Plans makes plain Scott’s focus and usage of the body—specifically the black body—as an essential part of his art making. This emphasis follows a storied and important lineage that includes the work of David Hammons as well as Lorraine O’Grady’s Mlle Bourgeoise Noire persona. They are also related to the highly physical work of Sherman Fleming, William Pope.L, Clifford Owens, and Ulysses Jenkins’s hybrid performance/video work. His “Text pieces” doc in Plans also echoes another tradition in contemporary art: the succinct, direct, and pungent language of activism that can be found in Jenny Holzer, Glenn Ligon, Barbara Kruger, and Adrian Piper's text works. Scott’s interest in revealing what is truly present through the past can finally be linked thematically to that of Terry Adkins, who shed light on unsung black lives from history. The spirit of Dread Scott’s work—as manifest in Plans—is an urgent and valuable voice of resistance in these great times.

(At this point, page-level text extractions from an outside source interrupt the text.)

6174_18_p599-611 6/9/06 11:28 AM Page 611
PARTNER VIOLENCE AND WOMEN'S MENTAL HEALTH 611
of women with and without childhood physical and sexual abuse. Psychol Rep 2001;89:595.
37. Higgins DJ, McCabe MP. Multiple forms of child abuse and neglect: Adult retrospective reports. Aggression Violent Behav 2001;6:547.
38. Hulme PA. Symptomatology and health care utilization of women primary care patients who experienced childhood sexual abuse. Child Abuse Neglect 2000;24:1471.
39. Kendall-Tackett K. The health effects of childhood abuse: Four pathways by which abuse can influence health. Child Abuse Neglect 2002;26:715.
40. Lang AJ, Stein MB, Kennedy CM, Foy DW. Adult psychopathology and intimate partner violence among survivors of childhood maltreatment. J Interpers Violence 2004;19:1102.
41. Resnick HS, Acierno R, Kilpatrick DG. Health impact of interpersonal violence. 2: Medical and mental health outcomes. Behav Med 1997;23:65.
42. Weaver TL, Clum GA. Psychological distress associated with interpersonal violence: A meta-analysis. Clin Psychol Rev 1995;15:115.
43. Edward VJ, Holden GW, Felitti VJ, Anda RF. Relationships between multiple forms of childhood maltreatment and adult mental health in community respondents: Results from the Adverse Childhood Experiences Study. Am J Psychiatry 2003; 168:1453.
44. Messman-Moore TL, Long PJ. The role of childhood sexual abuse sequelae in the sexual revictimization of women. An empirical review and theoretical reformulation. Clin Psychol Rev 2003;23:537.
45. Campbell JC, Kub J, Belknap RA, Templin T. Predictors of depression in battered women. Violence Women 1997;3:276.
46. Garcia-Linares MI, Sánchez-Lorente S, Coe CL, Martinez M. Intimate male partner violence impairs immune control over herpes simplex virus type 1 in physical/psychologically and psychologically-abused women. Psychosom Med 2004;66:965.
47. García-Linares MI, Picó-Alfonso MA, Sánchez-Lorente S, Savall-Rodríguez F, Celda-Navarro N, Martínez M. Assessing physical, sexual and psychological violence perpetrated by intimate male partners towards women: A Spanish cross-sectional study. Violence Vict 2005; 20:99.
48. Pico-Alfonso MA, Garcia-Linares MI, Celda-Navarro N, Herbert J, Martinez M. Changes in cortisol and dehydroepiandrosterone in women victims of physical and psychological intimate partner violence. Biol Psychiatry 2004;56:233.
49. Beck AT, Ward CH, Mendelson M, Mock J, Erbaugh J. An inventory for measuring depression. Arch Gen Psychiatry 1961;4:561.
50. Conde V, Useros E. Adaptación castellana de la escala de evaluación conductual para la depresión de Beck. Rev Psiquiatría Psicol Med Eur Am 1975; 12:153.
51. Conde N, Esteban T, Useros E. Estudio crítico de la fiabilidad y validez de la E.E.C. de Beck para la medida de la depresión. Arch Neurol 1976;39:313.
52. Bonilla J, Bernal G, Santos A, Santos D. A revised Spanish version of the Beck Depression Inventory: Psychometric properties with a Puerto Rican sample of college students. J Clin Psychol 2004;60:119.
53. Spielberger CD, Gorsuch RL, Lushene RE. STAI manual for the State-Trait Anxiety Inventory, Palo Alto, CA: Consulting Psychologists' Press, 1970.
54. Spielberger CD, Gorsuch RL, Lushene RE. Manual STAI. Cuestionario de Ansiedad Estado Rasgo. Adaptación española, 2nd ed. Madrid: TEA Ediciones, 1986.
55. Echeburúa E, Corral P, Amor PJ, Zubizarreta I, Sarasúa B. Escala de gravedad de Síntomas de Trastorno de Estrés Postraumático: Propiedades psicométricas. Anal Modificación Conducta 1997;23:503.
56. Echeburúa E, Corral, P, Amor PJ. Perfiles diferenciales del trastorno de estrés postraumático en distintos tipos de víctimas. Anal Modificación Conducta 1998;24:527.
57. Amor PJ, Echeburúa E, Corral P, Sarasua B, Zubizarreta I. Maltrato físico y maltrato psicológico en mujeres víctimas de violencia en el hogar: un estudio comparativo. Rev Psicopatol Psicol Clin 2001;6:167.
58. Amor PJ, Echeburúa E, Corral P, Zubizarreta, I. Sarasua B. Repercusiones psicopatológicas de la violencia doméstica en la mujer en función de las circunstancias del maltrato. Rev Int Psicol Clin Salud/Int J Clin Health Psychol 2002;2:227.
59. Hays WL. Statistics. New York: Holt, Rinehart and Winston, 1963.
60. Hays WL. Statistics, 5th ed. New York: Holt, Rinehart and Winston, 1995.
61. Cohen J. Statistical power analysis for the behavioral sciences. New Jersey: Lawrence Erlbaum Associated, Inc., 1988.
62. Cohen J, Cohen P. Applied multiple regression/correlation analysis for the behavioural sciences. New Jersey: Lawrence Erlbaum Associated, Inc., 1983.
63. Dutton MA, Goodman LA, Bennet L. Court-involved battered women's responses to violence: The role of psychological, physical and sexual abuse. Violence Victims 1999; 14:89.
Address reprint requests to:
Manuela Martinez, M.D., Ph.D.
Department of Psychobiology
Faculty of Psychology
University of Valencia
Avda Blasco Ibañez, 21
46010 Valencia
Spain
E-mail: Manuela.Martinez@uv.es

This work is part of the series Files, available exclusively on Badlands’s website. Artists in the 21st century have a multitude of technological options for creating artworks. Using a computer, artists now print paintings, extrude sculptures from plastic compounds, even automate entire performances from a laptop. But whatever the form the work finally takes, it was first and foremost a file—a computer file that the artist created in order to control and direct the devices at her disposal. Artists using technology are all, in this regard, filemakers.
A file is the work before the work. It is the “score” that directs the printer, or projector, or speaker to create the form of expression we experience. And as such, artist files hold immense value and potential in contemporary culture. They are works in their own right that illuminate the sensibilities and ideas of some of the most compelling artists working today.
Each file is created by the artist and is saved as a document derived from the originating software that the artist used to create the file and subsequent work. As an essential element of the final work, the file is unique in how it manifests the “spirit” of what the work ends up becoming.